### Task directions
From the passage on diagnosing and treating STEF below, set down word for word the stretch from "The initial diagnosis" through "specific pathogens [8].".

:: Passage

The initial diagnosis of STEF is made through a physical examination, especially by looking for discoloration and hyphal mats within the outer shell. A microscopic examination is then performed on samples collected from the eggshell, shell fragments, or embryonic fluid of the affected individual. Structures such as hyphae and conidia are highly associated with fungal infection. A histological examination involves staining of affected tissue to observe extensive fungal growth [4,20]. Fungal isolation and deoxyribonucleic acid (DNA) extraction are performed before polymerase chain reaction (PCR) testing. PCR testing is used to identify specific pathogens [8].

Treatment and Prevention

Figure 3.  Disposal of trash can play a role in reducing spread of disease.  

Note. Designed by  Freepik

STEF does not have a specific medication or vaccine. However, previous studies investigating Fusarium infections in immunocompromised patients have found that most Fusarium species are resistant to most antifungal medications [17]. Supporting this, studies on a subadult loggerhead turtle infected with Fusarium solani demonstrated that treatment with a 10% topical iodine-alcohol solution and topical ketoconazole resulted in regression of lesions. Although the pathogen remained resistant to multiple antifungal agents [3]. Another treatment option was presented by Garcia-Hartmann et al., (2017), who used the antifungal agent posaconazole to treat juvenile turtles infected with Fusarium solani.

::::
:: Excerpted data

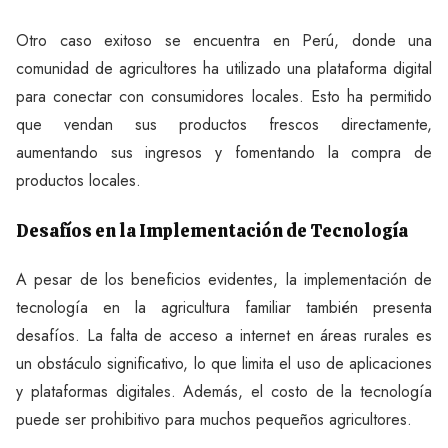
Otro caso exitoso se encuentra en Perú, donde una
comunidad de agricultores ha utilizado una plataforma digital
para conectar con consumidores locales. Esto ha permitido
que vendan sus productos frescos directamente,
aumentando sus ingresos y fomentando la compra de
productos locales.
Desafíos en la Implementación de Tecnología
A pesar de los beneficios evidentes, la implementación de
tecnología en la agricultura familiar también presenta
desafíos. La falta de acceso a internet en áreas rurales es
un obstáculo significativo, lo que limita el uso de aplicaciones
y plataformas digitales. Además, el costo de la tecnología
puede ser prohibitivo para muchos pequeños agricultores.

::::

### Completed task
The initial diagnosis of STEF is made through a physical examination, especially by looking for discoloration and hyphal mats within the outer shell. A microscopic examination is then performed on samples collected from the eggshell, shell fragments, or embryonic fluid of the affected individual. Structures such as hyphae and conidia are highly associated with fungal infection. A histological examination involves staining of affected tissue to observe extensive fungal growth [4,20]. Fungal isolation and deoxyribonucleic acid (DNA) extraction are performed before polymerase chain reaction (PCR) testing. PCR testing is used to identify specific pathogens [8].